TEXT:
- - - - - - -

And so it came to pass that the next few days dissolved into a drunken haze of early mornings spent watching the bulls running through the streets while even drunker idiots tried to run with them, eating and drinking until we passed out, waking up for the bullfights at night where the bulls who ran through the streets in the morning were brutally slaughtered in the bullring, then eating and drinking until we passed out again.  It was insane.

It was also exhausting and we were only on Day 3, with 3 more to go, when Brett, as she was want to do in Papa's book, made the casual comment that perhaps we should adjourn to San Sebastian for some R&R.  Cohn, Pedro and I refused to admit defeat.  We were there for the festival and we were staying for the festival.  All of it.  Weren't we?

We weren't.  There was no hiding it.  The Hemingway dream was turning into full on disaster and to make it even worse, we weren't enjoying ourselves at all.  Not the food, not the festival, not the people and not even the wine, which we drank to get through the misery.  On Day 4, I woke up early as usual for the running of the bulls and noticed something nasty on the tacky green carpet.  What was it?  Was it....baccalao?  I try to think back to the night before.  Didn't I have baccalao for dinner?  The phone rang.  It was Pedro.  "We're out of here," is all he said.  I breathed a sigh of relief, put my pounding head back on the pillow, and slept until noon.   

We were quiet on the drive to San Sebastian and even Brett didn't speak.  Shell-shocked, I guess.  We had no idea what to expect, but whatever was in store, it couldn't have been as bad as Pamplona.  We arrived into San Sebastian and I instantly felt at east.  It was lovely, there were no drunken crowds, and the hotel was great.  My room overlooked the river, the tide coming was coming in from the Bay of Biscay, and I filled my lungs with fresh air and breathed a long sigh of relief.  I felt like I was home. 

I used to love Hemingway until he made me go to the Festival of San Fermin.  

Friday, June 26, 2009

Memories of San Sebastian-Part 1

The port area in San Sebastian, where a stop for grilled anchovies and sardines is obligatory.

It is Friday afternoon and I have been home for 3 days.  The jet lag isn't anywhere near as bad as it could be, thanks to these amazing homeopathic pills my friends gave me.  But I am still tired and I miss being there.  Tonight I will make paella with some bomba rice I brought back and hope it will be better than the totally lousy one we had in Madrid.  I will drink a bottle of 6 Euro tempranillo from Jumilla that I picked up from a wine store on Calle del Prado on the way home.  And I will remember another fantastic, amazing, mind-blowing trip to the food capital of the world.

- - - - - - -

WHAT THIS TASK INVOLVES: Translate this sentence from the travel text about Pamplona and San Sebastian into Spanish: "We were quiet on the drive to San Sebastian and even Brett didn't speak."

(Transcribed page contents)
- - - - - - -

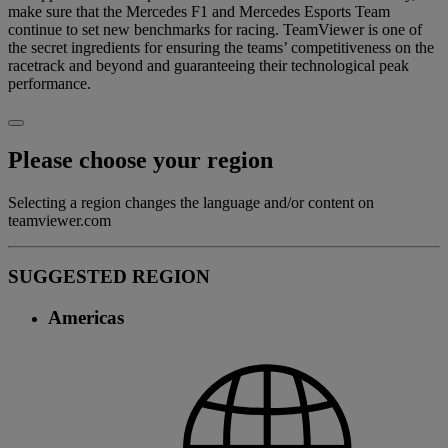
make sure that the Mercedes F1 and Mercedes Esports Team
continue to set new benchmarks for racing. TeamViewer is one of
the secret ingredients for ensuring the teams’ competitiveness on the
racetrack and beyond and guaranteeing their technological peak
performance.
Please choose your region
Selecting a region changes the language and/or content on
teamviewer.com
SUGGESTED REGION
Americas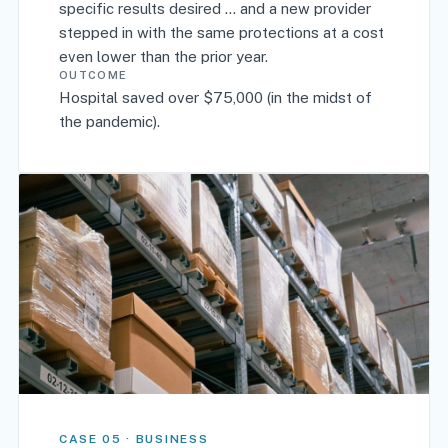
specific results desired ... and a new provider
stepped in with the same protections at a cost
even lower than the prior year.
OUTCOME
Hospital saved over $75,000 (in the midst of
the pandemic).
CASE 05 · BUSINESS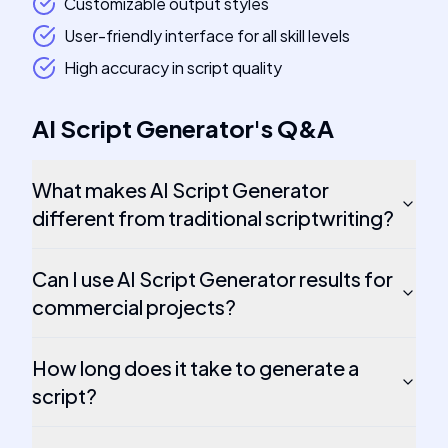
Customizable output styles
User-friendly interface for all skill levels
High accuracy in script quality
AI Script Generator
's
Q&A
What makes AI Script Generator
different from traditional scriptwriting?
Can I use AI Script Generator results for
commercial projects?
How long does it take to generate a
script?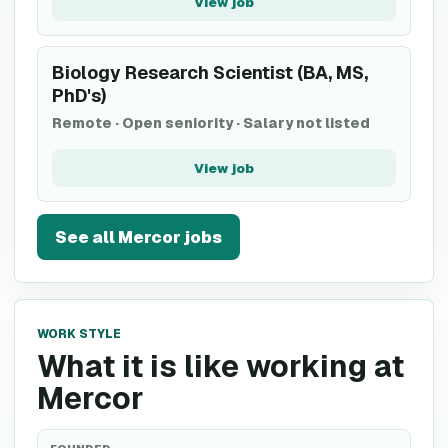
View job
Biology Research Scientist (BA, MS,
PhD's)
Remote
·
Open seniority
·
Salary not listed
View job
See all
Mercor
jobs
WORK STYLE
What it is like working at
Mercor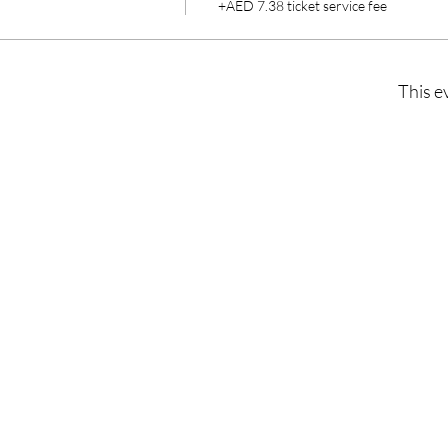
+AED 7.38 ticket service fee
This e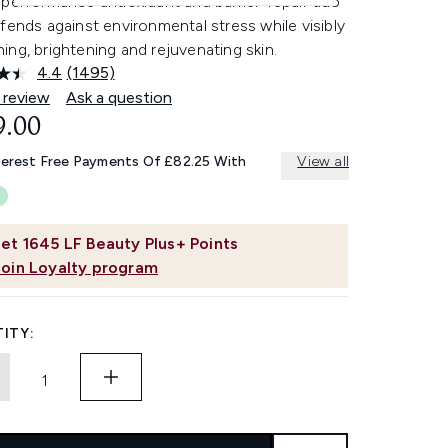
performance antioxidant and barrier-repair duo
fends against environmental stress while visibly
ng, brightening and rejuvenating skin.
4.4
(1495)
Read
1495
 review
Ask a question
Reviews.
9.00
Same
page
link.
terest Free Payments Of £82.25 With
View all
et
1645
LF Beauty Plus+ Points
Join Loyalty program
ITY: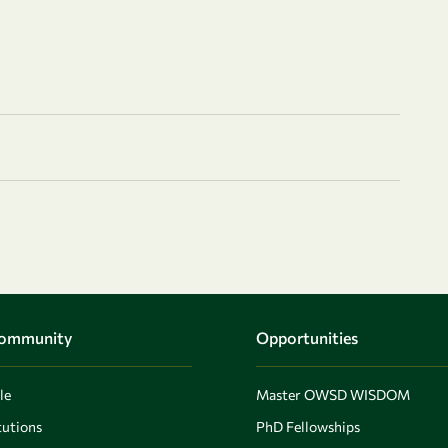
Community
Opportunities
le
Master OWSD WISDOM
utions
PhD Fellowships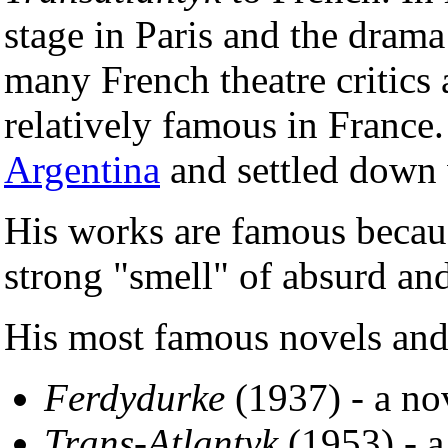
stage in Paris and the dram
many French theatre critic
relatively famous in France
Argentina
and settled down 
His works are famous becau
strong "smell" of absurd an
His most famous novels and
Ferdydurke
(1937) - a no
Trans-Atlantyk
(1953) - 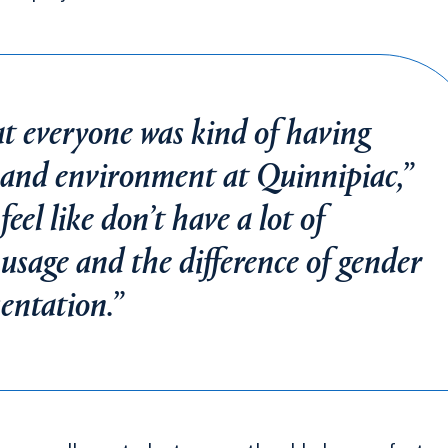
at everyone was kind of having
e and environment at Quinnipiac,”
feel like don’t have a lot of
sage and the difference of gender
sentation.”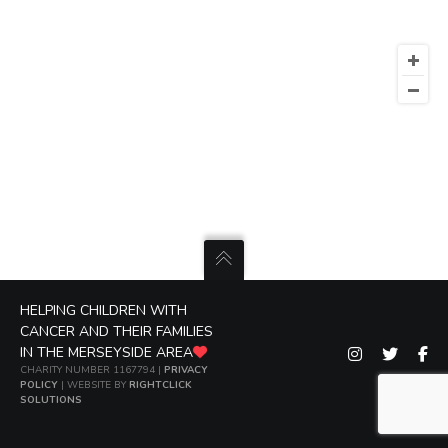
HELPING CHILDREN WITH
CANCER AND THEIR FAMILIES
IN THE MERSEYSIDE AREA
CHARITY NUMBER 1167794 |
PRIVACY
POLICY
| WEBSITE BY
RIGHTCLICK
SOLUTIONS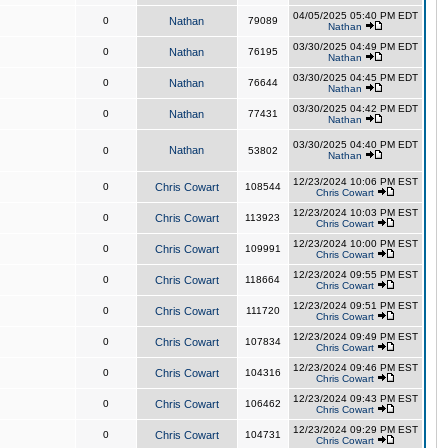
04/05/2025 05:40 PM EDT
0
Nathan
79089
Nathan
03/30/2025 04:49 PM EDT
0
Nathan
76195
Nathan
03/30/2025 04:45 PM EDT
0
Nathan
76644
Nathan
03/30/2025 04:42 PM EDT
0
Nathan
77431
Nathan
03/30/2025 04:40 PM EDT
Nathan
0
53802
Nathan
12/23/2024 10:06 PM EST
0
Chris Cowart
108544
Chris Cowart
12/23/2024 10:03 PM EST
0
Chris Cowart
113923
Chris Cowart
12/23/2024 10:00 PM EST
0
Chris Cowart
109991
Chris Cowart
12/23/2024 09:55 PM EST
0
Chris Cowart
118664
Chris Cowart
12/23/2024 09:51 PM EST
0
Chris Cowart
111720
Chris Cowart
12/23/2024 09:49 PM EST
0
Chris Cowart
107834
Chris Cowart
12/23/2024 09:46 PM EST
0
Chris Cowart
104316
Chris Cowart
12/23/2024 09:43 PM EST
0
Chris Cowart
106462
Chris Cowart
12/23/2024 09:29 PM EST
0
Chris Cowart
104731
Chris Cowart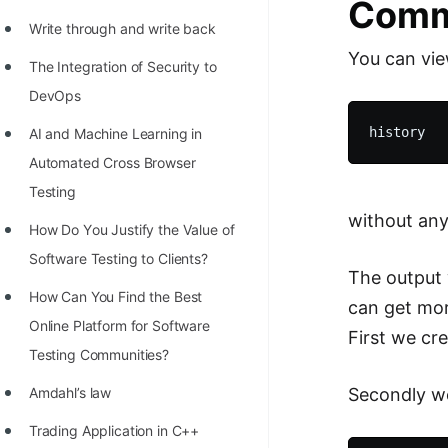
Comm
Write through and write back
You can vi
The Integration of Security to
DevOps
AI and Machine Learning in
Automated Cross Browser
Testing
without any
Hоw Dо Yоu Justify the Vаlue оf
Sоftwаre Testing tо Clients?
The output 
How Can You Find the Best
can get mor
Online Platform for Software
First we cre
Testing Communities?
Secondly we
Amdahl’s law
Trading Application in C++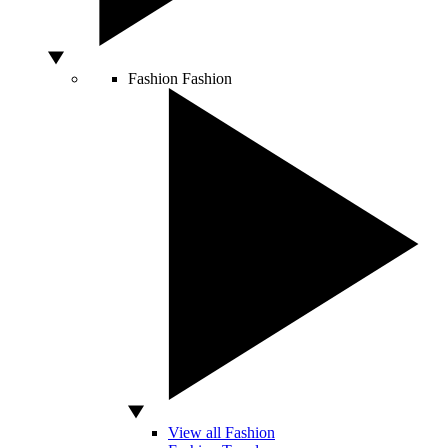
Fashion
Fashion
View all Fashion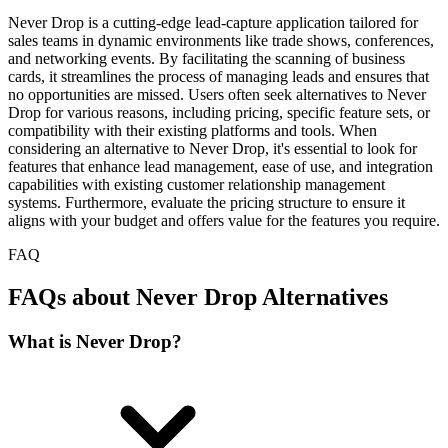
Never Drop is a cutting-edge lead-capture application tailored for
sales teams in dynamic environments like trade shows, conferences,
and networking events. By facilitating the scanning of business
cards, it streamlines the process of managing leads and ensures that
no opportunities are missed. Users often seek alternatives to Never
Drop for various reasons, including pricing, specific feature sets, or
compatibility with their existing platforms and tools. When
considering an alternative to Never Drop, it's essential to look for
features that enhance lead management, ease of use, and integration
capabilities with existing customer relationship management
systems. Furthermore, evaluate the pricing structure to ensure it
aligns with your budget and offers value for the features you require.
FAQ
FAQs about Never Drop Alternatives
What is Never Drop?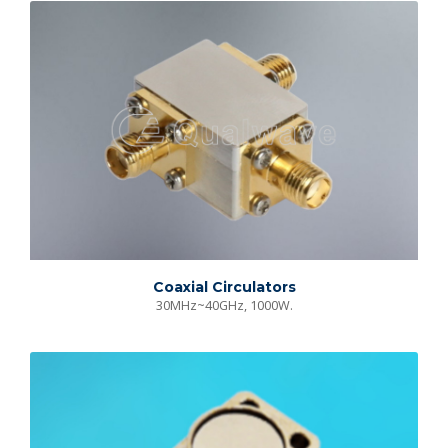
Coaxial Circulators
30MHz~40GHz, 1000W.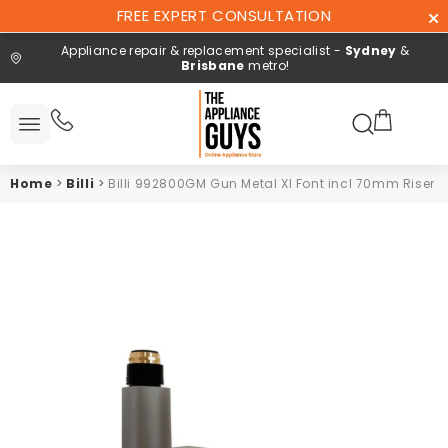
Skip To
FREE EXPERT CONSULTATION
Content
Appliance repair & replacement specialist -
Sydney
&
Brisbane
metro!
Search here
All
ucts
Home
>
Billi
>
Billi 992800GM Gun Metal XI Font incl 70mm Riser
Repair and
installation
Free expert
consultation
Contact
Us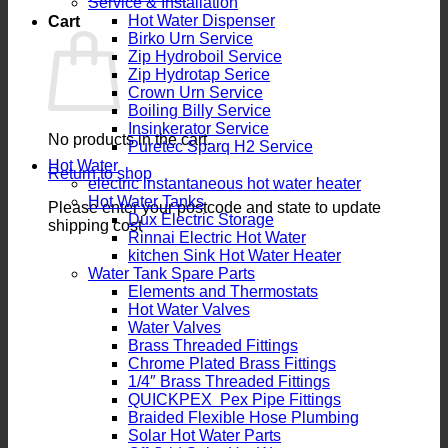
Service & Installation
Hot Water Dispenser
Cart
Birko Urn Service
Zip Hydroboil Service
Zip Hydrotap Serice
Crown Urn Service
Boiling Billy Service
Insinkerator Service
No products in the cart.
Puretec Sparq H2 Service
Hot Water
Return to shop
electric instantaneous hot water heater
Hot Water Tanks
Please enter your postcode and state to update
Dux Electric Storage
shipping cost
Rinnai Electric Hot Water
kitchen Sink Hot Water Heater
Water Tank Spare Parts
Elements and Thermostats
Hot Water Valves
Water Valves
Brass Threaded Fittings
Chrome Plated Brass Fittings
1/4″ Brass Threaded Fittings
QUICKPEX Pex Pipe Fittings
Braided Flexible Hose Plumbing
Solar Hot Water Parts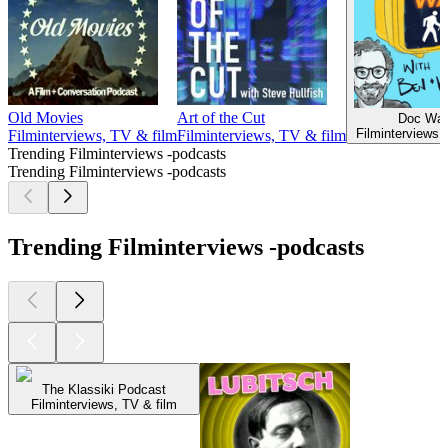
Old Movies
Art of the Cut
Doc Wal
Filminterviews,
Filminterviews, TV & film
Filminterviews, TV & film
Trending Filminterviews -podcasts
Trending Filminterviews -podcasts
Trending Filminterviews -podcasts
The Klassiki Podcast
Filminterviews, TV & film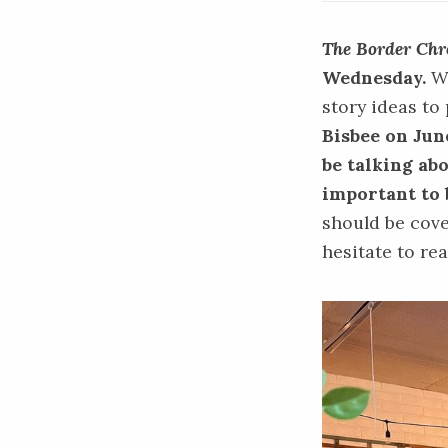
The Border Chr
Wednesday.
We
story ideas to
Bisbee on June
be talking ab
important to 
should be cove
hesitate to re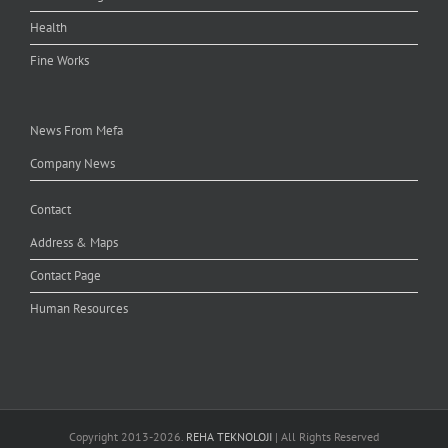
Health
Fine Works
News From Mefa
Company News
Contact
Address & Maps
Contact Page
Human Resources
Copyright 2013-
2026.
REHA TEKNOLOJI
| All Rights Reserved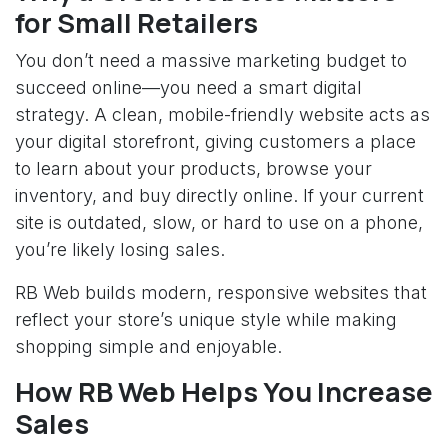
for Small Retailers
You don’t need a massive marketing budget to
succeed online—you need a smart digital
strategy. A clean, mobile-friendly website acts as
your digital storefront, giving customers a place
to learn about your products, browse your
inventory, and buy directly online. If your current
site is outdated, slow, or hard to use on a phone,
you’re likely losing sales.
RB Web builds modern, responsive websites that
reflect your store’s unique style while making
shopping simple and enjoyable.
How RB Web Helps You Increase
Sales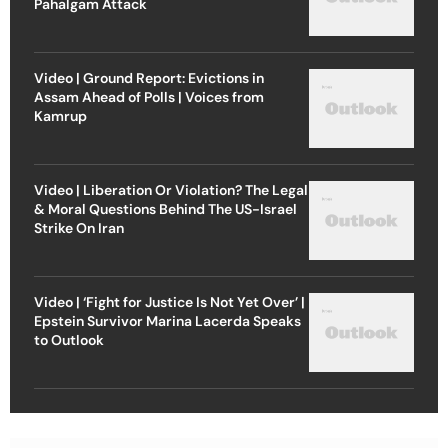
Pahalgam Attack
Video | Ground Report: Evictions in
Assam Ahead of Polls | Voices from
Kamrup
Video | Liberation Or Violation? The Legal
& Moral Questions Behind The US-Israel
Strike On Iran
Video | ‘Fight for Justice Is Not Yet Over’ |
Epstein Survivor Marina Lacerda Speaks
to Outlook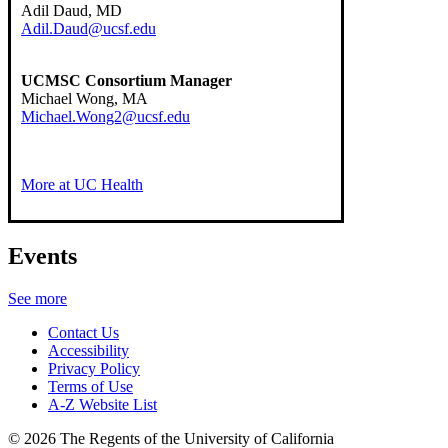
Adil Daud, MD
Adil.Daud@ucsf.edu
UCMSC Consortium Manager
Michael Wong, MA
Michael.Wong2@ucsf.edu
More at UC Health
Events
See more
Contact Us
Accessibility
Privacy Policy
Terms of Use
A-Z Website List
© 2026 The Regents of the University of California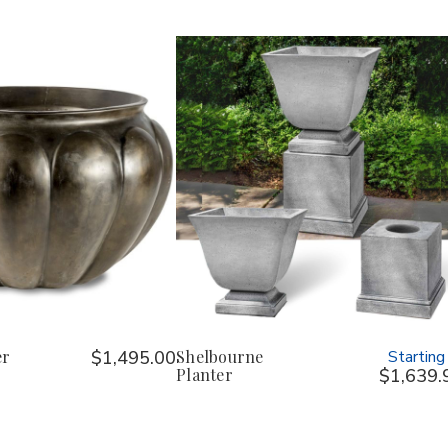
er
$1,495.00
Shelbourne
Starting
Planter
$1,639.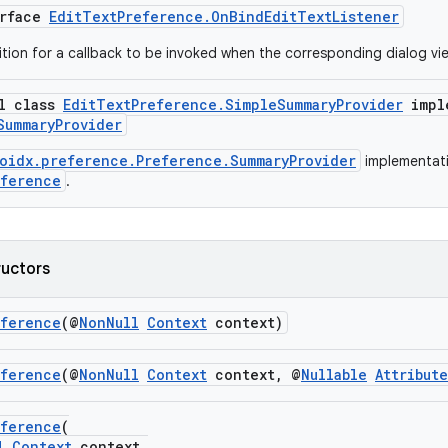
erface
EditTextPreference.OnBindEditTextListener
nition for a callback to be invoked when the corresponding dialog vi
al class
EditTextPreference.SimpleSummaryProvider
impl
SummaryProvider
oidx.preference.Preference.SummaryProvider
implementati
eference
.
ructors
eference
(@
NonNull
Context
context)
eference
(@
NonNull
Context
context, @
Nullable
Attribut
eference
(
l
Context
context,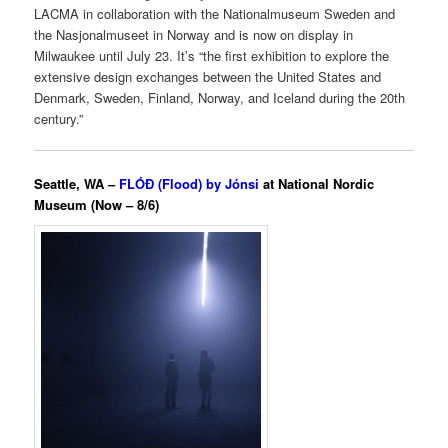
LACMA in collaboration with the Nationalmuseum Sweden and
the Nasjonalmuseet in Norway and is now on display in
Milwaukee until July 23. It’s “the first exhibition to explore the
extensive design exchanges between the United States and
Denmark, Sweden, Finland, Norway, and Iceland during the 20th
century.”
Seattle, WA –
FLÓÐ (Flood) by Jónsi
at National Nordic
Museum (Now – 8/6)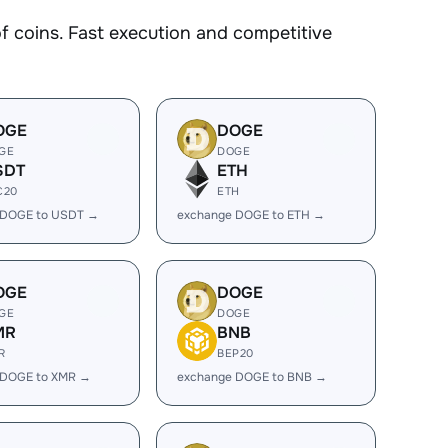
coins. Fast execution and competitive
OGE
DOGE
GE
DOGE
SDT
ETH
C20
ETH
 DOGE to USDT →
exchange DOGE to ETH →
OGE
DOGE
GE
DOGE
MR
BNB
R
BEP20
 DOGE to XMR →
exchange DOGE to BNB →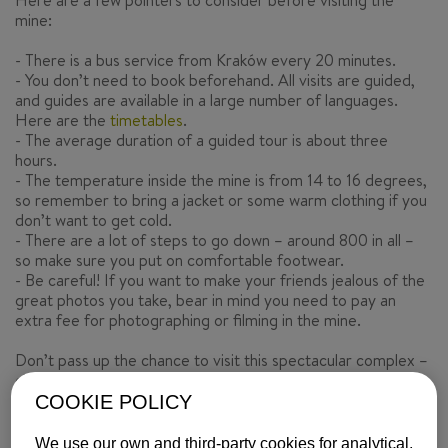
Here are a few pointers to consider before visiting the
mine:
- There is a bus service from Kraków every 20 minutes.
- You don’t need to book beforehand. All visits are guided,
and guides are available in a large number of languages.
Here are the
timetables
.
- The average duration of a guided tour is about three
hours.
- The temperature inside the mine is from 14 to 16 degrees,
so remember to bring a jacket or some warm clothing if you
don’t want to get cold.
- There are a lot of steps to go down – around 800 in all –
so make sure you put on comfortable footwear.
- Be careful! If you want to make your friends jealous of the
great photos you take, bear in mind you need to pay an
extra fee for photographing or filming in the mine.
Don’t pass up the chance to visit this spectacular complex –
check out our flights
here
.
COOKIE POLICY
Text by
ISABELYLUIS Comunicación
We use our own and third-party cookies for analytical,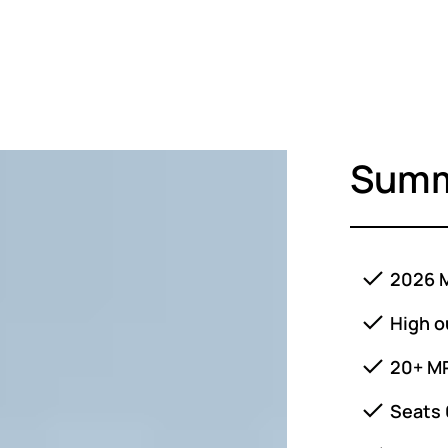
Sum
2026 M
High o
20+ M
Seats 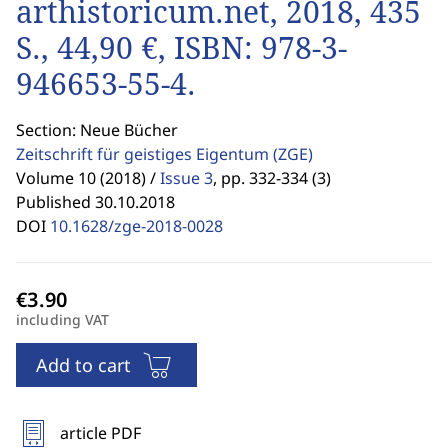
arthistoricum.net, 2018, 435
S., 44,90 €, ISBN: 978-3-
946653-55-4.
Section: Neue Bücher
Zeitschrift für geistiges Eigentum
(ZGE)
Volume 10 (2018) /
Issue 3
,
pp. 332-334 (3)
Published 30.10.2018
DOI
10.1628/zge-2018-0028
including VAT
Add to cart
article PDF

- - - - - - -

RESPONSE FOR THIS EXERCISE: Guardamos silencio durante el viaje en coche a San Sebastián, y ni siquiera Brett habló.